RT France : On se retrouve pour la première fois avec les deux grands partis historiques français, le PS et Les Républicains, qui ne sont pas au deuxième tour…

J. B. : Emmanuel Macron est au deuxième tour, et il est l'héritier du Parti socialiste. C'est assez terrible à dire. C’est vrai que dans l’esprit des gens, on voit un rejet. C’est un paradoxe. Il est un pur produit du système, mais risque d’être élu comme passant pour antisystème, c’est un tour de magie. Il n’y a pas de magicien qui fasse des trucs aussi extraordinaires. Il passe comme s’il était hors système, ni de gauche ni de droite, «on est fatigué de la politique traditionnelle»... Les Républicains et Benoît Hamon qui est soi-disant candidat du PS – soi-disant, parce que le vrai candidat c’était Emmanuel Macron – sont éliminés dès le premier tour, ce qui est un peu un séisme.

Avec le processus de Maastricht et la construction européenne, la France a abandonné sa souveraineté sur toutes sortes de sujets

Je souhaite bonne chance à Emmanuel Macron, parce que cette élimination reflète une insatisfaction profonde dans la société française, qui n’est pas facile à résoudre et qui a à voir fondamentalement avec l’absence de la souveraineté de la France sur ses propres décisions. Parce qu'avec le processus de Maastricht et la construction européenne, la France a abandonné sa souveraineté sur le droit, sur les lois, sur les frontières, sur le militaire, sur toutes sortes de sujets.
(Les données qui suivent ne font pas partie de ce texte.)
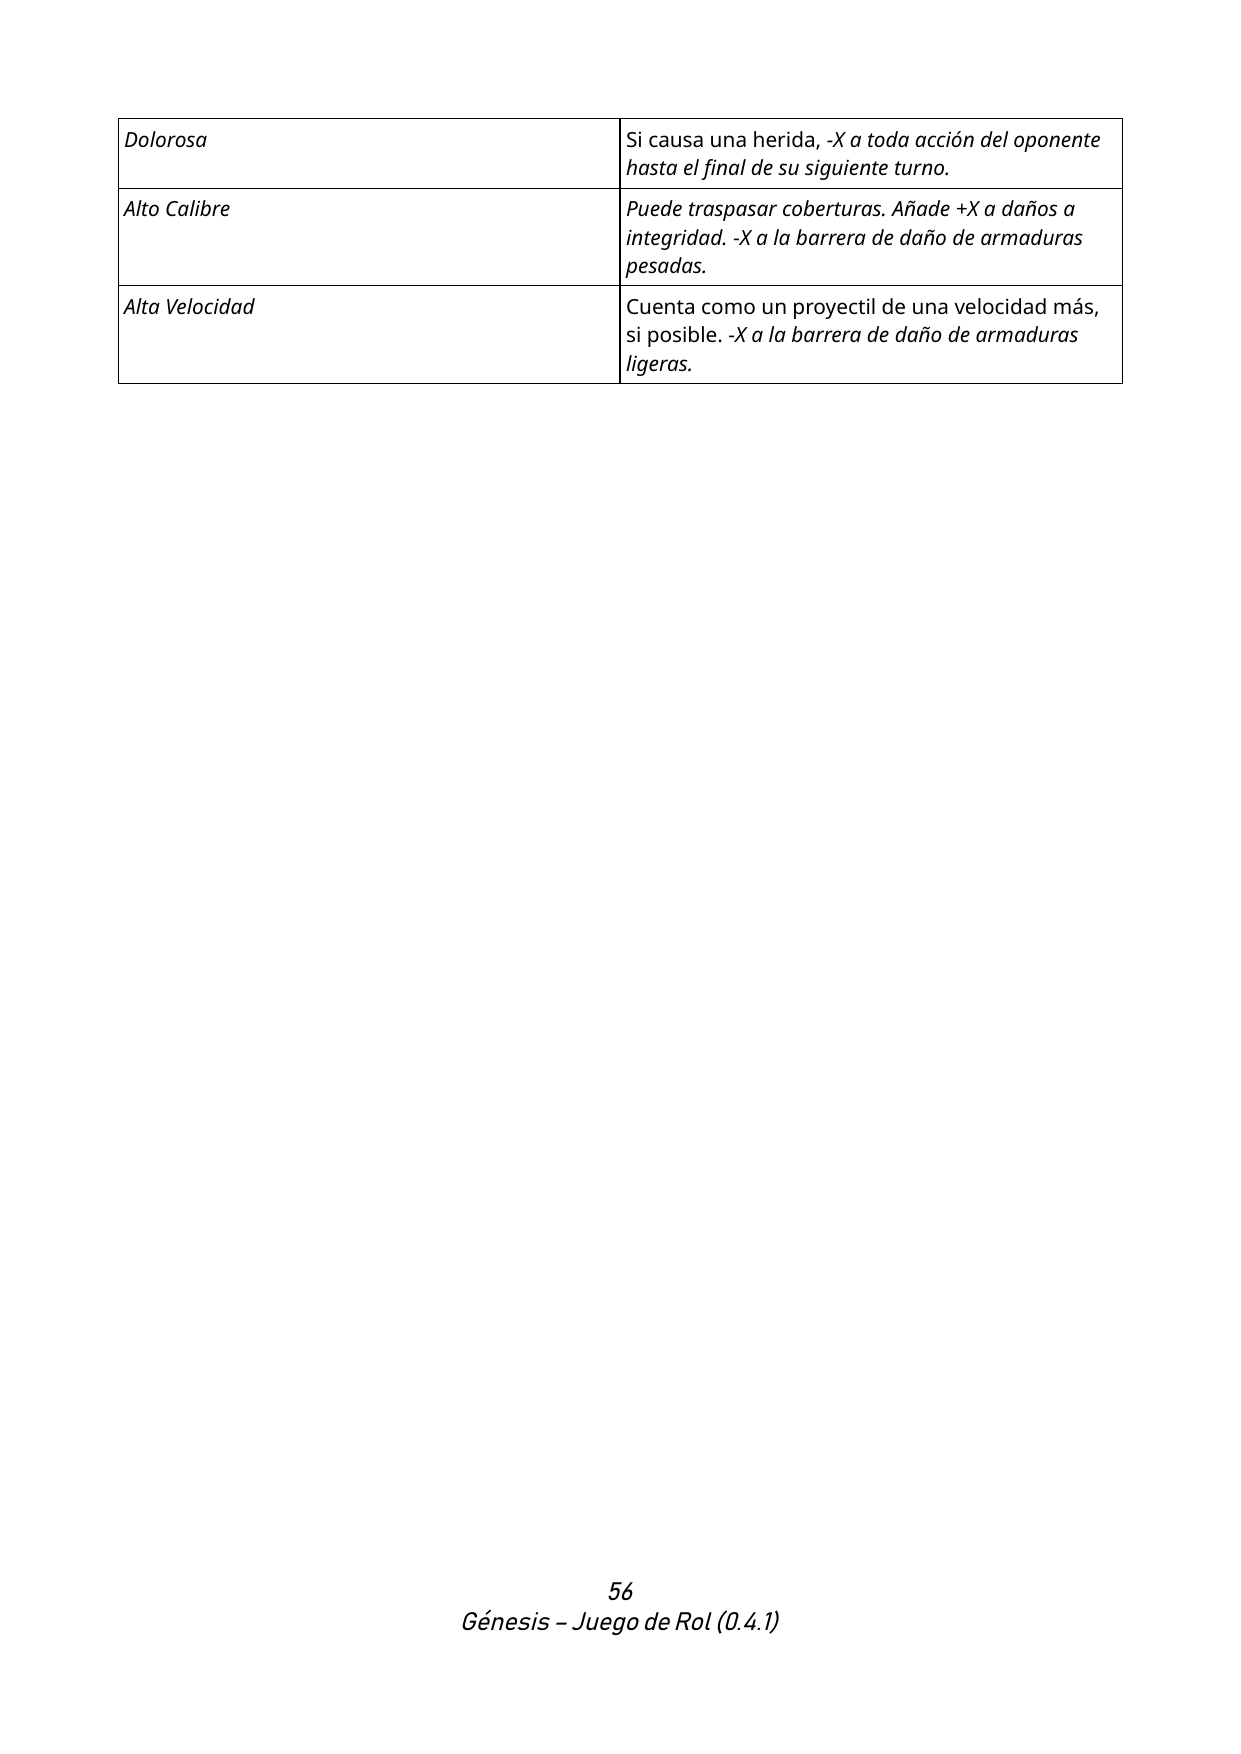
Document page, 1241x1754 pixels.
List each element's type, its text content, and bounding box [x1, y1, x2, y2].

table_cell Alta Velocidad [119, 286, 619, 383]
table_cell Alto Calibre [119, 189, 619, 285]
table_cell Puede traspasar coberturas. Añade +X a daños a integridad. -X a la barrera de daño de armaduras pesadas. [621, 189, 1122, 285]
table_cell Cuenta como un proyectil de una velocidad más, si posible. -X a la barrera de daño de armaduras ligeras. [621, 286, 1122, 383]
table_cell Si causa una herida, -X a toda acción del oponente hasta el final de su siguiente turno. [621, 119, 1122, 187]
table_cell Dolorosa [119, 119, 619, 187]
Les Français, en tant que peuple qui a une histoire, une identité et une conscience très fortes – je ne parle pas de nationalisme, mais plutôt d'une certaine dignité, ce qui est sain – n’acceptent pas cela.

Mais il n’y a pas d’analyse de fond qui est faite, pas de discussions, les médias enfument... et on se tourne vers Emmanuel Macron. Il aura beaucoup de mal à gouverner. Je trouve triste d’avoir un président de la France qui dit qu’il n'y a ni art, ni culture française. La France ne mérite pas ça. Il est peu probable que cela aurait été possible aux Etats-Unis, en Russie, en Israël, voire même en Allemagne. Il n’y a qu’en France, où d’une certaine façon, il y a un culte du dénigrement constant du pays par les élites, qui a envahi l'éducation, les universités, qui fait qu'on peut être élu président en disant de telles choses.
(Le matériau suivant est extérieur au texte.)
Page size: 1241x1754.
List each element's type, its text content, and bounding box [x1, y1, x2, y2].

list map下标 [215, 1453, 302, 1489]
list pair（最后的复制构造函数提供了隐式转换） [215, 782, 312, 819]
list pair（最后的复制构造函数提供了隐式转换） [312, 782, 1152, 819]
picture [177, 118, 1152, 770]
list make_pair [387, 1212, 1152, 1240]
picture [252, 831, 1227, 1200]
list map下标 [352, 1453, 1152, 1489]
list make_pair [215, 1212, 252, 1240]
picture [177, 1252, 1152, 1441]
On peut ne pas aimer Marine Le Pen, ce n’est pas ça la question, ou être pour Macron parce qu’on est pour l’Europe par exemple, mais le fascisme n’est pas un argument

RT France : Pensez-vous que dans deux semaines, au deuxième tour, on va avoir un fort taux d'abstention ?

J. B. : Je l’espère, mais l’excuse de la lutte contre le fascisme… On peut ne pas aimer Marine Le Pen, ce n’est pas ça la question, ou être pour Emmanuel Macron parce qu’on est pour l’Europe par exemple, mais le fascisme n’est pas un argument. A propos de la polémique du Vel d'Hiv, Marine Le Pen a repris la position de Charles de Gaulle qui était que la France n’est pas coupable, parce que la France était à Londres et non pas à Vichy. Quand elle dit ça, on lui dit «vous retombez dans l’extrême droite», dans les trucs de son père qui, alors que le FN traditionnellement, tout du moins ceux qui étaient vichystes, disait le contraire. On crée de l’ignorance et de l’incompréhension de l’histoire pour culpabiliser les Français, qui ne sont évidemment pas responsables, parce qu'ils n'étaient pas nés à l'époque. Mais cela montre une mentalité dans les élites – qui est vraiment pathologique – de haine de la France, de haine de tout ce qui peut représenter le peuple français et son histoire... au point que lorsque Marine Le Pen fait un tournant à 180 degrés sur la position qui était celle du FN, en adoptant une position gaulliste plutôt que pétainiste, on lui dit qu’elle est pétainiste.